There is evidence of Development Hypochondriasis occurring at the personal level as well. I am sure that anyone who has provided support services to academics will be familiar with the small number of people who make frequent visits to centres to check up on their teaching or this or that issue that has emerged and who also usually attend most workshops. Remedies for this disease are unknown. It is believed that research to investigate the condition is systematically blocked by interests wishing to ensure that things remain exactly as they are.
Then there is Development Schizophrenia, which is the breakdown between thought and behaviour and withdrawal from reality. A bad case of this disease was identified in a development project in Indonesia designed to demonstrate ‘demand-based funding’ in a bottom-up, decentralised context. But this project then actually gave money in a top-down, centralised manner for expenditure on items strictly specified from the top!
And finally, Development Diarrhoea is a disease worthy of mention. An incredible outpouring of publications, many of dubious quality, manifests this disease. Not content to treat Development Diarrhoea, educational institutions and development agencies seem to be actually encouraging it by demanding ever more ‘reports’, pouring larger amounts of money at it, and even promoting staff on the volume of their productive efforts.

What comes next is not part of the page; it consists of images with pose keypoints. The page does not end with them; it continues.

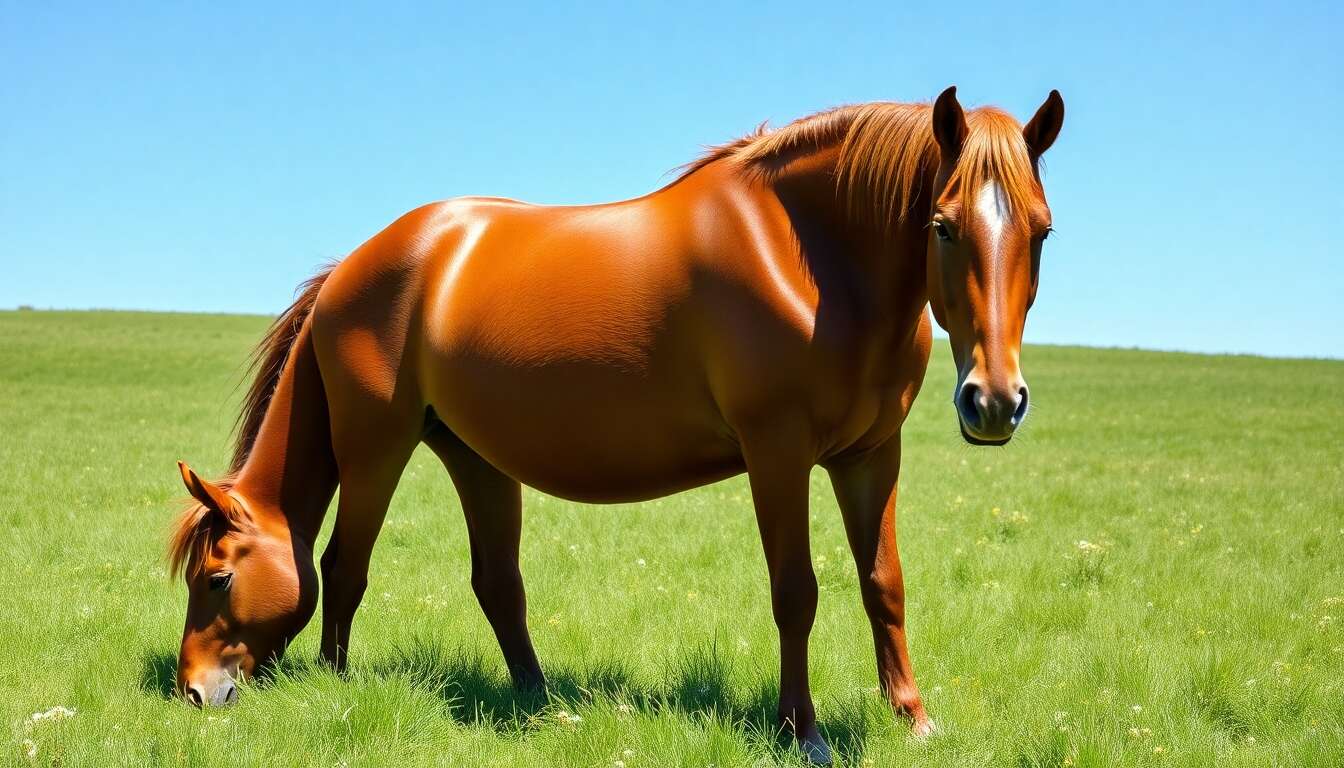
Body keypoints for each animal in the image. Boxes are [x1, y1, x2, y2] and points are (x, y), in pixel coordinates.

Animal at [169, 85, 1063, 763]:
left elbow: (884, 583)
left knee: (491, 582)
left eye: (1042, 230)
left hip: (472, 455)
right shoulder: (778, 454)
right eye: (942, 225)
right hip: (376, 446)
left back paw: (539, 705)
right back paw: (341, 684)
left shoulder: (871, 454)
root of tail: (355, 268)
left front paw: (913, 720)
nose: (993, 401)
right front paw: (801, 733)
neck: (810, 255)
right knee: (345, 565)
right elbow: (796, 591)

I can conclude these light-hearted musings in no better way than to apply two serious points made by Stephen Abrahamson in his analysis of disease. The first point is that there is no systematic data collection of development efforts in Indonesian education and related pathologies. In the absence of data, the space is filled with internal reports, opinion, and rhetoric aimed at sustaining treasured points of view, and defending the status quo. With accurate data we begin a process of a more reasoned approach to giving kids the chance of a better education.
The second and final point, as Abrahamson notes, is that humankind survived millennia without understanding diseases and their causes. But in today’s knowledge society it is no longer acceptable to plough on without a sound, research-based understanding of the pathological processes of educational development, processes for which we all share some responsibility.
References
Abrahamson, S. (1996). Diseases of the Curriculum. Chapter IV, in: Essays on Medical Education. Lanham, Maryland: University Press of America, pp. 39-59.
Cannon, R.A. (2001). Pedagogy: A Point of View. Teaching in Higher Education, 6, (3), 415 - 419.
Cannon, R.A. and Arlianti, R. (2008). Review of Education Development Models. Report prepared for The World Bank, Jakarta, 30 November 2008. (Available from the author.)
Jones, P.W. (2008). The Impossible Dream: Education and the MDGs. Harvard Educational Review, Fall, 34 – 38.
Knowledge Translation; A Research Matters Toolkit. (2008). IDRC, Research Matters and Swiss Agency for Development and Cooperation. Ottawa. Available: ww.reseach-matters.net. Accessed 3 March 2009.


[1] For those too young and innocent, an OHP or Overhead Projector, is a device for projecting images onto a screen behind the teacher.